I’ve read that this was a Renfe class 730 train. It is a “hybrid” train that can be powered by electricity from an overhead wire or by diesel generators. The lead locomotive is purely electric, and the car behind it contains the diesel powered generator. (And the same arrangement on the other end as well.) It’s no wonder this car toppled first.

What’s with all the train accidents lately? Are the trains angry that Pixar made a movie about planes instead of trains?

Update: 80 dead. This is now officially the worst train disaster in the history of Spain.

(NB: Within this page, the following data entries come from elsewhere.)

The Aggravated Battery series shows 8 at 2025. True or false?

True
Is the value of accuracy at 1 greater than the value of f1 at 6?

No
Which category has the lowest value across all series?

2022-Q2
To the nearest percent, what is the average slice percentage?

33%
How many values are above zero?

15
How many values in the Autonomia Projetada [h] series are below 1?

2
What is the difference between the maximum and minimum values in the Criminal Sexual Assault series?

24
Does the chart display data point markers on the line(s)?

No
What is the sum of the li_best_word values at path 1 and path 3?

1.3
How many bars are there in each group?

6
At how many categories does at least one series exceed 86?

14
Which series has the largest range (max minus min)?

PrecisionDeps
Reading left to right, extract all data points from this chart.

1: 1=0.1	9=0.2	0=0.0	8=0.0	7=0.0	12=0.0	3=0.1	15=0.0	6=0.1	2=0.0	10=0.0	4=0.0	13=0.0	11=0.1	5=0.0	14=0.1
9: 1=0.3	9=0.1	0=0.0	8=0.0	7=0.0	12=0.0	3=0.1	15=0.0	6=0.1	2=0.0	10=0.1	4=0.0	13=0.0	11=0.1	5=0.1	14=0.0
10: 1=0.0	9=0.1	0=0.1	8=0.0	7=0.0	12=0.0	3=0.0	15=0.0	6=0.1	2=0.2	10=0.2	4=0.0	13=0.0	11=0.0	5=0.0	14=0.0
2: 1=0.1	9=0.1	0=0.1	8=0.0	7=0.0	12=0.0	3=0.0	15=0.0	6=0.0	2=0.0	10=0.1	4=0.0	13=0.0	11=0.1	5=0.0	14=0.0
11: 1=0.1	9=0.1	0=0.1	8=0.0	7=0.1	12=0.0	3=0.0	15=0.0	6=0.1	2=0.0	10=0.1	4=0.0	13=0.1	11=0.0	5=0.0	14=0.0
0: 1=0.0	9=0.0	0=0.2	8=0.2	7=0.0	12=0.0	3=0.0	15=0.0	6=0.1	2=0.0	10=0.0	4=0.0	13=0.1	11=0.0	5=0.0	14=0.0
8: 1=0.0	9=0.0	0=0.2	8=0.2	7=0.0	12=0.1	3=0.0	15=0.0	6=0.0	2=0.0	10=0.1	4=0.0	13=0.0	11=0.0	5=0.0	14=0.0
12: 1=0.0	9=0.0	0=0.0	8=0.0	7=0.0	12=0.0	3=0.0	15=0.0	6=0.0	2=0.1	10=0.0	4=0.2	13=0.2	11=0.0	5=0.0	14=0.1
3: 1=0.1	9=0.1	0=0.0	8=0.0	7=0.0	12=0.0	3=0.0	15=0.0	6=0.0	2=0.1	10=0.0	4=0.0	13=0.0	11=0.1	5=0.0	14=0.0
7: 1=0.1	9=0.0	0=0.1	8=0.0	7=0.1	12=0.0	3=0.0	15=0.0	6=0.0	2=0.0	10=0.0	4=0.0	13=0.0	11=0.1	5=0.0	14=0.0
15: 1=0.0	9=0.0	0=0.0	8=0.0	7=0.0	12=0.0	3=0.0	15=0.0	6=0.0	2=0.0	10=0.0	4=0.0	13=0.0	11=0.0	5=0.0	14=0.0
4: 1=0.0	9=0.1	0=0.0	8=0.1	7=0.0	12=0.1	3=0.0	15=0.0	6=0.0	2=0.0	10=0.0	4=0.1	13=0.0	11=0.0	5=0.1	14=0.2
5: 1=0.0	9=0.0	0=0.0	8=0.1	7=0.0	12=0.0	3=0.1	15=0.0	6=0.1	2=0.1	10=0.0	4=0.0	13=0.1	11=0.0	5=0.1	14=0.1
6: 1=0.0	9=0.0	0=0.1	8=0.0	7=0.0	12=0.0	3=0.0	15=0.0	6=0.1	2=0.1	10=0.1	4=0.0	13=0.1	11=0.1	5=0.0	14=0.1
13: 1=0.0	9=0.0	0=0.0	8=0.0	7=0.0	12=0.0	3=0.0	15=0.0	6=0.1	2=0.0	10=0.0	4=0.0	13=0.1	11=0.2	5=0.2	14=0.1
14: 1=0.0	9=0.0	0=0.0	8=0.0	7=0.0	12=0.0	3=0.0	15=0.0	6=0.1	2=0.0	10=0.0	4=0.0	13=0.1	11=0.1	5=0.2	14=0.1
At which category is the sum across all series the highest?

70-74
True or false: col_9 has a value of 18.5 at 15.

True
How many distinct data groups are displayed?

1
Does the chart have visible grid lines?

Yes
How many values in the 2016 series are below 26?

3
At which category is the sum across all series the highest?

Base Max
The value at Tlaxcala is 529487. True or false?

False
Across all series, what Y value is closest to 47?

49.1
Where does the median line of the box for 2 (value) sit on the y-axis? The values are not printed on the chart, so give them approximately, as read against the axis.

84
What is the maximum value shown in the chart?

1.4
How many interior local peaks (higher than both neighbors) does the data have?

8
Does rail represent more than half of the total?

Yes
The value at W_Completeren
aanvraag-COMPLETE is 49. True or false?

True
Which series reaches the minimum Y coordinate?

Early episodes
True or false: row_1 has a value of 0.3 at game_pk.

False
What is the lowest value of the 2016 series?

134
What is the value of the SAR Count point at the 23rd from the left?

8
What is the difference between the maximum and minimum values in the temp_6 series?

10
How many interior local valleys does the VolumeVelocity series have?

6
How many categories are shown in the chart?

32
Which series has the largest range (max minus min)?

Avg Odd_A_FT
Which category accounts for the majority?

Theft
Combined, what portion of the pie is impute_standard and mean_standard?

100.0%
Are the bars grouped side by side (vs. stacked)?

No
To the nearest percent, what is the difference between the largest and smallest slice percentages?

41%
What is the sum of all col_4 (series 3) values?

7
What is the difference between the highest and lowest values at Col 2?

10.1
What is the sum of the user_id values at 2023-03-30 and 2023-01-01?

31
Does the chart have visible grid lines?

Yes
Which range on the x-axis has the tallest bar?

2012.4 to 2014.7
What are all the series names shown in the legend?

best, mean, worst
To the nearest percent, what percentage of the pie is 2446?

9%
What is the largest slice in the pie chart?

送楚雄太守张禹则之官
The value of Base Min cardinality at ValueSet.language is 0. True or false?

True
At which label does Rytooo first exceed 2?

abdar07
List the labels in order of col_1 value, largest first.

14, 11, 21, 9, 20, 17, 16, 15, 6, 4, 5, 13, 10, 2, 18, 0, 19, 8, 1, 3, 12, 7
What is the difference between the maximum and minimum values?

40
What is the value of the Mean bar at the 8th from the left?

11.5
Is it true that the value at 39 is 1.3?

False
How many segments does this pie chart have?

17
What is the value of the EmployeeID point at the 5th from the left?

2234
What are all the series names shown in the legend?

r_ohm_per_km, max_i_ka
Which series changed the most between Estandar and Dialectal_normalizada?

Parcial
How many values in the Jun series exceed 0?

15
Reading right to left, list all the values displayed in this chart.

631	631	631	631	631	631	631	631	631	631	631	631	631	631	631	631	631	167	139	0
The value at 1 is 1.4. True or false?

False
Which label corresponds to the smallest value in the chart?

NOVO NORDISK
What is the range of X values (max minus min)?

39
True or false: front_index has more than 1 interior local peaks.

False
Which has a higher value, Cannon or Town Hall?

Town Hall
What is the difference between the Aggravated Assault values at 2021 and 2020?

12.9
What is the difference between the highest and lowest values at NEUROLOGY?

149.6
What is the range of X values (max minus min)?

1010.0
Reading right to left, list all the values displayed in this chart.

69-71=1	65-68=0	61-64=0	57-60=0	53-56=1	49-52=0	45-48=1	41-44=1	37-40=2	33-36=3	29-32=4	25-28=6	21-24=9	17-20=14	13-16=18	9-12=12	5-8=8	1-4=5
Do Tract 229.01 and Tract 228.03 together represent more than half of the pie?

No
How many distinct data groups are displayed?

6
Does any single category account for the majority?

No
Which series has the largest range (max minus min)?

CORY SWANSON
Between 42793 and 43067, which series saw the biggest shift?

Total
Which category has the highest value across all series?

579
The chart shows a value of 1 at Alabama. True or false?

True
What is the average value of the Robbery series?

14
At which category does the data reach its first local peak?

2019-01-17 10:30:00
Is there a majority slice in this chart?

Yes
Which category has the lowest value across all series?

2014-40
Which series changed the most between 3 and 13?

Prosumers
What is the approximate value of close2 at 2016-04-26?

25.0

Although the event is a tremendous tragedy, it is somewhat heartwarming to see the reaction of the people in general – the inhabitants of the village where the train crashed reacted immediately, without hesitation, and went en masse to help the victims in whatever way they could; the needs of blood for the hospitals nearby were covered in a matter of minutes after the news were given; the hotels in Santiago gave every room they had free to host both family members of the victims that flocked there and forensic and support workers who were going there to work; many people in Santiago opened their homes to host those who couldn’t find a place to stay; pilgrims to Santiago from all over the world offered their help if they had any kind of technical knowledge (doctors, nursing personnel, mechanics, engineers…).

It is amazing. It gives you hope in mankind.

I’m not an expert, but I’m hearing from people that there are two systems used in Spain; the ERTMS (European Rail Traffic Management System), and the older Spanish ASFA.

Oh how awful.

Three times the speed limit was no accident. Someone needs to be tried for manslaughter.

Same thing happened outside Osaka, Japan in 2005. The cause was:

It’s automatically monitored, but what that means is that people are trusting the computer to manage things.

While not for Renfe itself, I’ve worked for companies with a similar history; if Renfe’s decision-making works the same way (and from what I hear from colleagues and friends, it does), there’s a lot of money going into $400 toilets and even more going into making sure the proper bidding process to choose the adequate model is being followed.